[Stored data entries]
+++
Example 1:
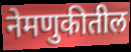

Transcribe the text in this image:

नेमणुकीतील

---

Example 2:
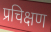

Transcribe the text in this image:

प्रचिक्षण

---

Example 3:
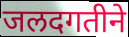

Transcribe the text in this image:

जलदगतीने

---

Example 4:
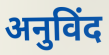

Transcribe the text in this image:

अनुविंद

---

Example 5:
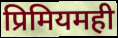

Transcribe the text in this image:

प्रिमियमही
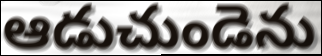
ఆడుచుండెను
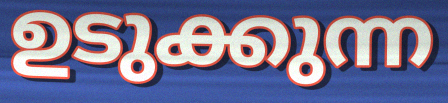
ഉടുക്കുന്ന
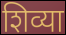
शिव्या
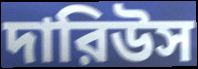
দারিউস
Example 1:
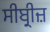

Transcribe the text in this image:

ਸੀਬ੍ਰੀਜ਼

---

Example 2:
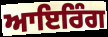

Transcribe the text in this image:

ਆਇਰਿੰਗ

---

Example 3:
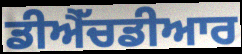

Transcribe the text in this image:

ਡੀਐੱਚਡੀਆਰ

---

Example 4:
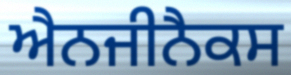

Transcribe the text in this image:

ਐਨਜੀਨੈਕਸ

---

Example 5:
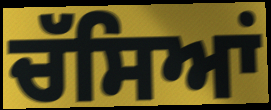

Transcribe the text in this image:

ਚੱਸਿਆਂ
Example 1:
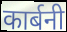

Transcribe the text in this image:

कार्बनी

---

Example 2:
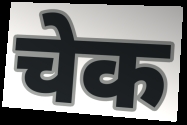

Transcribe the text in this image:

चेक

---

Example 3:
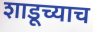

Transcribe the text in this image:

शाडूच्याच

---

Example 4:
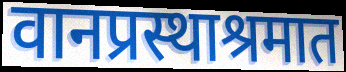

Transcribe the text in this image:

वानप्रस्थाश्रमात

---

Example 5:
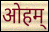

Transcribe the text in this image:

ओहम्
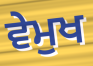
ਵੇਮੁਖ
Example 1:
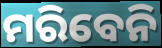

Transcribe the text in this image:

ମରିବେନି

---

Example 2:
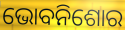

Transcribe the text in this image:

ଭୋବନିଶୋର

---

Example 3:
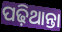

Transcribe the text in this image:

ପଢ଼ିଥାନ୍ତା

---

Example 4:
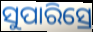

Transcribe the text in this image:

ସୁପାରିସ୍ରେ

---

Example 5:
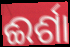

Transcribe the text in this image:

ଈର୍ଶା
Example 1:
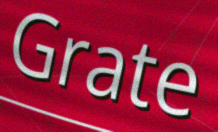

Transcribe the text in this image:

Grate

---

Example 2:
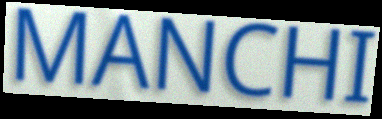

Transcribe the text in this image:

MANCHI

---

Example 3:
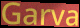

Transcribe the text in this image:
+++
TASK DESCRIPTION: Set the records down again exactly as given, and leave the pictures out.

EXERCISE RESPONSE:
Example 1:

Transcribe the text in this image:

नेमणुकीतील

---

Example 2:

Transcribe the text in this image:

प्रचिक्षण

---

Example 3:

Transcribe the text in this image:

जलदगतीने

---

Example 4:

Transcribe the text in this image:

अनुविंद

---

Example 5:

Transcribe the text in this image:

प्रिमियमही
ఆడుచుండెను
ഉടുക്കുന്ന
शिव्या
দারিউস
Example 1:

Transcribe the text in this image:

ਸੀਬ੍ਰੀਜ਼

---

Example 2:

Transcribe the text in this image:

ਆਇਰਿੰਗ

---

Example 3:

Transcribe the text in this image:

ਡੀਐੱਚਡੀਆਰ

---

Example 4:

Transcribe the text in this image:

ਐਨਜੀਨੈਕਸ

---

Example 5:

Transcribe the text in this image:

ਚੱਸਿਆਂ
Example 1:

Transcribe the text in this image:

कार्बनी

---

Example 2:

Transcribe the text in this image:

चेक

---

Example 3:

Transcribe the text in this image:

शाडूच्याच

---

Example 4:

Transcribe the text in this image:

वानप्रस्थाश्रमात

---

Example 5:

Transcribe the text in this image:

ओहम्
ਵੇਮੁਖ
Example 1:

Transcribe the text in this image:

ମରିବେନି

---

Example 2:

Transcribe the text in this image:

ଭୋବନିଶୋର

---

Example 3:

Transcribe the text in this image:

ପଢ଼ିଥାନ୍ତା

---

Example 4:

Transcribe the text in this image:

ସୁପାରିସ୍ରେ

---

Example 5:

Transcribe the text in this image:

ଈର୍ଶା
Example 1:

Transcribe the text in this image:

Grate

---

Example 2:

Transcribe the text in this image:

MANCHI

---

Example 3:

Transcribe the text in this image:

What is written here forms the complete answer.